I can work out which one is telling the truth but I can't get from there to reliably figuring out which one is lying and which one is random. (Or vice versa I can get which one is lying but not able to work out which the other 2 are for certain).
Ignore the Ja/Da until you have a solution for them speaking in English. Theres enough possibilities even then... I've made a little progress, I think I'll continue on the train.
I think the idea is to find which one is random for sure using two questions, then ask one of the other two "is the sky blue"
that was my line of thinking to start with, but random could answer three jas
Then don't ask the random? Anyway, I'll work on this again later.
You have no idea who you are asking.
If I asked all three of you if you always told the truth, would you ever all agree that the answer is ja?
Who ever answers differently to other two is not the random.
Thats three questions![]()
(From my husband - he's a mathematician).Incase people can't access it, here it is
You visit a remote desert island inhabited by one hundred very friendly dragons, all of whom have green eyes. They haven't seen a human for many centuries and are very excited about your visit. They show you around their island and tell you all about their dragon way of life (dragons can talk, of course).

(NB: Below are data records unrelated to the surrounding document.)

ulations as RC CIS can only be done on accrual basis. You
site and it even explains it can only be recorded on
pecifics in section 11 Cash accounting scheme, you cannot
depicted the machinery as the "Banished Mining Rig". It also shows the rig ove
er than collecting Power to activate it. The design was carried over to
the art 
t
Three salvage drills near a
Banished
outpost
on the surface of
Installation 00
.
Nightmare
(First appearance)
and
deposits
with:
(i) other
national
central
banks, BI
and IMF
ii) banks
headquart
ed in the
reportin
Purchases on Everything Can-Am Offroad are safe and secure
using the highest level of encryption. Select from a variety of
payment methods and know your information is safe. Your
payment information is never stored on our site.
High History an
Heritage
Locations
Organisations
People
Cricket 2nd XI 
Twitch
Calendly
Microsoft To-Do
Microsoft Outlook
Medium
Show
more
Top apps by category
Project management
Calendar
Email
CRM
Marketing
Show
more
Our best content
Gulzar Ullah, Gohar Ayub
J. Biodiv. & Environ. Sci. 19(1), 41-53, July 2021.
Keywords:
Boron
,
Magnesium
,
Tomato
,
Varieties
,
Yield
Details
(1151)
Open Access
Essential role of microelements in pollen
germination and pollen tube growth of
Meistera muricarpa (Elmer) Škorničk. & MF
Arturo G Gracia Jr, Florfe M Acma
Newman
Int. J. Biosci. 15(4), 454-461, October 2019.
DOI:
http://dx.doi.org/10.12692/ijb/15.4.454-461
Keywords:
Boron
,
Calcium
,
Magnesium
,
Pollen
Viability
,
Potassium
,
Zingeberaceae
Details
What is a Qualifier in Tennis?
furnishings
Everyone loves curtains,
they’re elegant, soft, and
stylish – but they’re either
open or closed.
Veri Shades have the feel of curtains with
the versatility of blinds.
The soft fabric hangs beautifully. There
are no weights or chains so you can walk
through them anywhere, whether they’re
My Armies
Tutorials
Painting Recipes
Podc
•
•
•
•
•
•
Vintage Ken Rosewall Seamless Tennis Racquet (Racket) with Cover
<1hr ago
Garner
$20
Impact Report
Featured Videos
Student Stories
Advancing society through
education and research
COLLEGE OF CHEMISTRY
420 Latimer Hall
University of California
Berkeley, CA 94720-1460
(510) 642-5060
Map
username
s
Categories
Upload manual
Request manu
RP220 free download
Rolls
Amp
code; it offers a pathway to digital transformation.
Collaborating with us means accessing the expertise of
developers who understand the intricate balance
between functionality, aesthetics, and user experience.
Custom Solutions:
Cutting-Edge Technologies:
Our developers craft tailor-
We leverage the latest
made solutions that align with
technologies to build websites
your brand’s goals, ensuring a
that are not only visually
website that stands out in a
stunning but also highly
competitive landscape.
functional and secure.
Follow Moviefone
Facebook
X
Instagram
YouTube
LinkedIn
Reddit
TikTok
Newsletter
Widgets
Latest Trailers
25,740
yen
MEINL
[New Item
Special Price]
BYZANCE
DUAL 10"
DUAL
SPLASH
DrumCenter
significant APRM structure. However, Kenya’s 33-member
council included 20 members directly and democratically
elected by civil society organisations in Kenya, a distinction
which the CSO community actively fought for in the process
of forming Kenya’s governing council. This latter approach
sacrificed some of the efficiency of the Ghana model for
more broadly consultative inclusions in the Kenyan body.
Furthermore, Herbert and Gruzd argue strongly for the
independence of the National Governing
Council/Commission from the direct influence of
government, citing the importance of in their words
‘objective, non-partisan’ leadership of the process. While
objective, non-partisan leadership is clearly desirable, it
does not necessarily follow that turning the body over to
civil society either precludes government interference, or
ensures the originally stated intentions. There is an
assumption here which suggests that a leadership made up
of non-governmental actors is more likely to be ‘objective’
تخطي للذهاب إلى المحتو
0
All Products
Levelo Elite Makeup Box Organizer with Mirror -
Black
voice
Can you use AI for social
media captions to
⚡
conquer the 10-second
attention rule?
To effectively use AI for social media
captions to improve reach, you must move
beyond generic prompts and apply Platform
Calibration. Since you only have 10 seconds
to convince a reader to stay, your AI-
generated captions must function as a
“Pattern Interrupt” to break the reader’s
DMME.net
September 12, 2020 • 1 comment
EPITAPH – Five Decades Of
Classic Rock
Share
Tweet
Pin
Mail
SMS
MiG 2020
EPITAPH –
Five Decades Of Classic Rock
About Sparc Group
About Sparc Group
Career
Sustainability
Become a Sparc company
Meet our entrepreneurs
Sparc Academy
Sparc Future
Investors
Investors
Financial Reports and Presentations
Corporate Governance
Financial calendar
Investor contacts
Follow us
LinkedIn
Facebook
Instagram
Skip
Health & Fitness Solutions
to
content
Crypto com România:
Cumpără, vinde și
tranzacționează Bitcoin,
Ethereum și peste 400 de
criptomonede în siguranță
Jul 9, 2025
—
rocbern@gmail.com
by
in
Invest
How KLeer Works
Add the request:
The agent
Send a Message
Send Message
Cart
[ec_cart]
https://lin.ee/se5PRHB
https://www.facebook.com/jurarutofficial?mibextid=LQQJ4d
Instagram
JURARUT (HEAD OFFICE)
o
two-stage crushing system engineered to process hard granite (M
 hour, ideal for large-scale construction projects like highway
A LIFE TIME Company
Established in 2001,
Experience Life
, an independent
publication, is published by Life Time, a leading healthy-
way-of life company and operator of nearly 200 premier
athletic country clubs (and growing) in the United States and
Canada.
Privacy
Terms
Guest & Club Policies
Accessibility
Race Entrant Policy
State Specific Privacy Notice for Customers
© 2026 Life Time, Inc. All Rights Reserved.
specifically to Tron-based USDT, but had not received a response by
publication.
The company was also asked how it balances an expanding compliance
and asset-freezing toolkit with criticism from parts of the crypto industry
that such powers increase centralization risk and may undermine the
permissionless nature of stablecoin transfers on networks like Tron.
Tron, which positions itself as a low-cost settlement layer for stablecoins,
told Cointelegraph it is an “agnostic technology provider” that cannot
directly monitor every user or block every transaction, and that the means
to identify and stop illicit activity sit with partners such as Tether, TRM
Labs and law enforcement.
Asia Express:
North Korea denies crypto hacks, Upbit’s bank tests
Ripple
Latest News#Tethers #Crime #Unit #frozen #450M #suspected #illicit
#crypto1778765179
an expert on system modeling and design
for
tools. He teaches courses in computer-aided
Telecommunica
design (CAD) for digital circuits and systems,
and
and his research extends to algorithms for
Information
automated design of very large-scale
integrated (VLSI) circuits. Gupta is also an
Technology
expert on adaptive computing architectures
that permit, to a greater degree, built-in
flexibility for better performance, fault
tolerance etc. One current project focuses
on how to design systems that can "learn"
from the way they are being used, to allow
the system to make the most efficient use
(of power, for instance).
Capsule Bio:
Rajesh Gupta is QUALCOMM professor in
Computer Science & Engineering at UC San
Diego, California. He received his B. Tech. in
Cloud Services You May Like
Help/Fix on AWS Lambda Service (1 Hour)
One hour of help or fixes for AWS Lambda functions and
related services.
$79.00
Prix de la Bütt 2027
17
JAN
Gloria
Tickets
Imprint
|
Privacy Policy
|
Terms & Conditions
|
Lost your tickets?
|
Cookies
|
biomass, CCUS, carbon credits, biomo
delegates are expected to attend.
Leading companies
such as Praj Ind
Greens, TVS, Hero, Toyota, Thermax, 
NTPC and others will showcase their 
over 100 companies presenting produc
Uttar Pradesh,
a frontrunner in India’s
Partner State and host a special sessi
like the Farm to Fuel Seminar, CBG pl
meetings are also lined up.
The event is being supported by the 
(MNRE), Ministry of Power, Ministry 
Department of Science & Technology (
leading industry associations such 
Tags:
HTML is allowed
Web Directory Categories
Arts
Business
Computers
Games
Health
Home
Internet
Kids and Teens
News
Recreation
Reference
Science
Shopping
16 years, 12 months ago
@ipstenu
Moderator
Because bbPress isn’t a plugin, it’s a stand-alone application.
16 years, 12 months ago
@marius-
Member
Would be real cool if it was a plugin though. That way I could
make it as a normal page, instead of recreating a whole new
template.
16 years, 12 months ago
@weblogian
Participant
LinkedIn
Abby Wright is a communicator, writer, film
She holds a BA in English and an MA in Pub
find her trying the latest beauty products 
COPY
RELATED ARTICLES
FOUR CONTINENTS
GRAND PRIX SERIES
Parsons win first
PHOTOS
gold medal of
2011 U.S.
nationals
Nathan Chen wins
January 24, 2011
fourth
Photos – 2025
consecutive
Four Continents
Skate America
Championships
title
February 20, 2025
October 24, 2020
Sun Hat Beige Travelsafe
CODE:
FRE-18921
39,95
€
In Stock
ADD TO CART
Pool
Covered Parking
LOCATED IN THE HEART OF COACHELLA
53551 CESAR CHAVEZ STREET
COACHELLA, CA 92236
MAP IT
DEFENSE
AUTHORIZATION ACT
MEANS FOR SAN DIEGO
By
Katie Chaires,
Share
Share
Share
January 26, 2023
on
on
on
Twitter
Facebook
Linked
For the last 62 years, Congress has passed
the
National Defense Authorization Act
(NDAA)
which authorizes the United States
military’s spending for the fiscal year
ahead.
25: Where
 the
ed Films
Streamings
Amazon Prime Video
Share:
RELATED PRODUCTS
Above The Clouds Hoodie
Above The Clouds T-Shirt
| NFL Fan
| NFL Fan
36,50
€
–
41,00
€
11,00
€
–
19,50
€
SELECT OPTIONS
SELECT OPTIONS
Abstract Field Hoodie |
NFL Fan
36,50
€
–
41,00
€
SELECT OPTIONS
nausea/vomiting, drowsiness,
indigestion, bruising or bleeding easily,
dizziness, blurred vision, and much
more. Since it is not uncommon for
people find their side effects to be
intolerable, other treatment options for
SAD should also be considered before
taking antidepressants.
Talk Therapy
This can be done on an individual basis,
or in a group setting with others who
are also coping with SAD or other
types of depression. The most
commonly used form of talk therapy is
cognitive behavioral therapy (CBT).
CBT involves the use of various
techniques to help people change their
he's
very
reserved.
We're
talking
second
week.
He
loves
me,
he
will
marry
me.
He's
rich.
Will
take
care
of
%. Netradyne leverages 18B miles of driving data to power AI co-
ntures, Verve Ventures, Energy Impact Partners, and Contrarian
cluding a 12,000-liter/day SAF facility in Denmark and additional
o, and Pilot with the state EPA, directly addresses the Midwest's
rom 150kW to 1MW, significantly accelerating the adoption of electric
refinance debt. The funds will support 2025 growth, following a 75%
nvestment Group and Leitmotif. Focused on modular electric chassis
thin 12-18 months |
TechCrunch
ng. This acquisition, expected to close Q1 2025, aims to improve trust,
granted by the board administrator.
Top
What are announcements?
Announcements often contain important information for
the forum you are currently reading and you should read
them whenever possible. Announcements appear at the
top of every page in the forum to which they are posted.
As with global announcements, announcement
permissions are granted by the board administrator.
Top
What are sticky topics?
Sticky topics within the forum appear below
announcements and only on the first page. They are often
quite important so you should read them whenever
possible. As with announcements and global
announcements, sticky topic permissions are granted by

They seem to be quite normal, as far as dragons go, but then you find out something rather odd. They have a rule on the island which states that if a dragon ever finds out that he/she has green eyes, then at precisely midnight on the day of this discovery, he/she must relinquish all dragon powers and transform into a long-tailed sparrow. However, there are no mirrors on the island, and they never talk about eye color, so the dragons have been living in blissful ignorance throughout the ages.
Upon your departure, all the dragons get together to see you off, and in a tearful farewell you thank them for being such hospitable dragons. Then you decide to tell them something that they all already know (for each can see the colors of the eyes of the other dragons). You tell them all that at least one of them has green eyes. Then you leave, not thinking of the consequences (if any). Assuming that the dragons are (of course) infallibly logical, what happens?
" This is not a trick question. There's no guessing or lying or discussion by or between dragons. The answer does not involve Mendelian genetics, or sign language. The answer is logical, and the dragons are perfectly logical beings. And no, the answer is not "no dragon transforms." "
[..]Therefore the conclusion that none of them changed day 1 is that each dragon is seeing 99 pairs of green eyes, therefore I (whichever number you are) must also have green eyes and therefore all change day 2.